4 September, 2009 — Global Research

On August 21 the chief of the U.S. Marine Corps, General James Conway, arrived in the Georgian capital of Tbilisi to begin the training of his host country’s military for deployment to the Afghan war theater under the NATO-led International Security Assistance Force (ISAF).

“During the meeting the sides discussed a broad spectrum of Georgian-U.S bilateral relations and the situation in Georgia’s occupied territory.”[1] Occupied territory(ies) meant Abkhazia and South Ossetia, now independent nations with Russian troops stationed in both.

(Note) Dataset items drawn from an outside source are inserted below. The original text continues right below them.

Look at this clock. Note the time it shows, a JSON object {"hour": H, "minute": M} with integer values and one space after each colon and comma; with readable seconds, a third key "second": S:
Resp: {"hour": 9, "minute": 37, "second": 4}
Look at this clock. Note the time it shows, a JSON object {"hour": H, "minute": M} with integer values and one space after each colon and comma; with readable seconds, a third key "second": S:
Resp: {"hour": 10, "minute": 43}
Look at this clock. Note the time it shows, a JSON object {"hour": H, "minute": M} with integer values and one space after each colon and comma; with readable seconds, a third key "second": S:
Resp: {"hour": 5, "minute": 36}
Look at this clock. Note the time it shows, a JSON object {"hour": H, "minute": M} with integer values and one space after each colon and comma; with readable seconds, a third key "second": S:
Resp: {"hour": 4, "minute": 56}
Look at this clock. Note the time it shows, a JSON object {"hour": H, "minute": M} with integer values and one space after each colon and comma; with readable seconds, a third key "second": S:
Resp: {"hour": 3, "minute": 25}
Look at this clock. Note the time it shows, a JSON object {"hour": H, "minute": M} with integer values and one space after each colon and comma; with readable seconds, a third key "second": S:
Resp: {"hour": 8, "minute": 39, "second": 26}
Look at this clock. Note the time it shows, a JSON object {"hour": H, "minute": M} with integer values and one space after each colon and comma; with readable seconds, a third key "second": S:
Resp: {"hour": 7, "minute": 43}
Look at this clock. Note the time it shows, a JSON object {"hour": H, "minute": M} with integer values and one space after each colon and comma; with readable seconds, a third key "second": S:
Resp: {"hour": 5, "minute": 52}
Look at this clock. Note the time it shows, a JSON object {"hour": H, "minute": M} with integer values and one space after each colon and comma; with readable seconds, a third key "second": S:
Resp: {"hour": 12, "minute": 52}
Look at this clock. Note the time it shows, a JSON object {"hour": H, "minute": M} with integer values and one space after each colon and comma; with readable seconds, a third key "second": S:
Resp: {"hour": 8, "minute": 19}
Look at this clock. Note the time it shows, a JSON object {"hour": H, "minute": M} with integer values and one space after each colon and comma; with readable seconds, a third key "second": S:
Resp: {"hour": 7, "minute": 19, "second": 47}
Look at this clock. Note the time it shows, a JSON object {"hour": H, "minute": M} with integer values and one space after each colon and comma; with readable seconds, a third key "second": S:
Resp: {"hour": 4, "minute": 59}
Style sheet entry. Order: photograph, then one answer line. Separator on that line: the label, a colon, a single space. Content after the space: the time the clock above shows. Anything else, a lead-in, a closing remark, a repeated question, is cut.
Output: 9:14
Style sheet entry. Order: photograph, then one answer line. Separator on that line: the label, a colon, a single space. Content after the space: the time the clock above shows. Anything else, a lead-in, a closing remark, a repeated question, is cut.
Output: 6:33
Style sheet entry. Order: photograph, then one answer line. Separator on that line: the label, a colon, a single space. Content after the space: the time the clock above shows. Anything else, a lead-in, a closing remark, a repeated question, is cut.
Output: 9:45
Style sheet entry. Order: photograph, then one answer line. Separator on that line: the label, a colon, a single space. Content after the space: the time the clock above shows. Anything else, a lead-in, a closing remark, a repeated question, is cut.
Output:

Conway met with Georgian Defense Minister Davit (Vasil) Sikharulidze, who on the same day gave an interview to the Associated Press in which he said that the training provided by the U.S. Marine Corps could be employed, in addition to counterinsurgency operations in South Asia, in his country’s “very difficult security environment.”

Associated Press reported that “Asked if he was referring to the possibility of another war with Russia, he said, ‘In general, yes.'”

The Georgian defense chief added, “This experience will be important for the Georgian armed forces itself — for the level of training.”[2]

Sikharulidze was forced to retract his comments within hours of their utterance, and not because they weren’t true but because they were all too accurate. The Pentagon was not eager to have this cat be let out of the bag.

Three days later American military instructors arrived in Georgia on the heels of the visit of Marine Commandant Conway, whose previous campaigns included the 2003 invasion of Iraq and the first assault on Fallujah in that nation in 2004.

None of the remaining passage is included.